We ask that you read your insurance policy to be fully aware of any limitations of the benefits provided. If you are concerned about coverage for any of our services, please contact your insurance company prior to your visit.
If your insurance company denies coverage, or we otherwise do not receive payment 60 days from filing your claim, the amount will then become due and payable by you.
Remember that your coverage is a contract between you and your insurance company and/or your employer and your insurance company. Although we will make a good faith effort to assist you in obtaining your benefits, we cannot force your insurance company to pay for the services we have provided to you.
Because we realize that every person’s financial situation is different, we provide a variety of payment options.

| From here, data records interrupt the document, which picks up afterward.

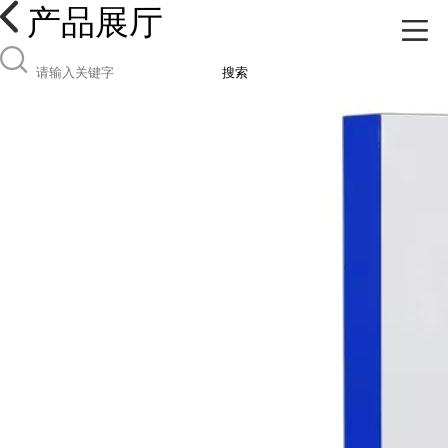
产品展厅
搜索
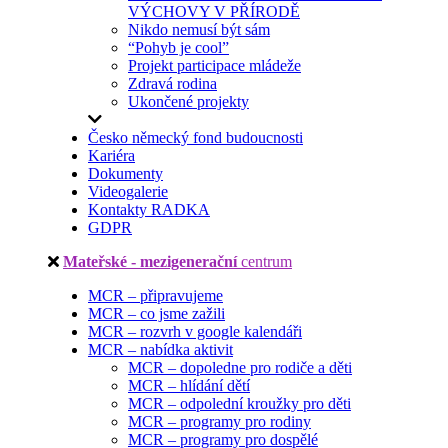
VÝCHOVY V PŘÍRODĚ
Nikdo nemusí být sám
“Pohyb je cool”
Projekt participace mládeže
Zdravá rodina
Ukončené projekty
Česko německý fond budoucnosti
Kariéra
Dokumenty
Videogalerie
Kontakty RADKA
GDPR
Mateřské - mezigenerační
centrum
MCR – připravujeme
MCR – co jsme zažili
MCR – rozvrh v google kalendáři
MCR – nabídka aktivit
MCR – dopoledne pro rodiče a děti
MCR – hlídání dětí
MCR – odpolední kroužky pro děti
MCR – programy pro rodiny
MCR – programy pro dospělé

We gladly reserve appointment times for you and appreciate that you have chosen the Center for Digestive Healing for your care. As a courtesy, we will remind you of your appointment by calling and/or text/emailing you 7 and 1 day(s) prior to your scheduled date and time. If we cannot speak to you directly, we will leave a message for you. However, in the event your mailbox is full or your line is busy, our efforts to contact you may be unsuccessful. An appointment is a contract of time reserved for your treatment. We respect our patient’s valuable time and we request the same courtesy from our patients. Please extend this courtesy should you need to cancel and/or reschedule your appointment.
Assignment and Release:
I authorize payment to be made directly to Center for Digestive Healing by my insurance company, and I accept financial responsibility for all services not covered by my insurance. I authorize release of any medical care information requested by my insurance company. My signature below acknowledges that I have read and understand this information.
Make a Payment:
Center for Digestive Healing is committed to making our billing process as simple and easy as possible.
Popmoney® is a payment service that allows people to transfer money between bank accounts. Check out their digital banking services here.
HIPAA/Patient Consent Policy:
Notice of Privacy Practices Written Agreement:
I have read a copy of Center for Digestive Healing's Notice of Privacy Practices. I understand a written copy will be provided to me at any time upon my request. I understand Center for Digestive Healing has a link to the Notice of Privacy Practices on the practice Patient Portal.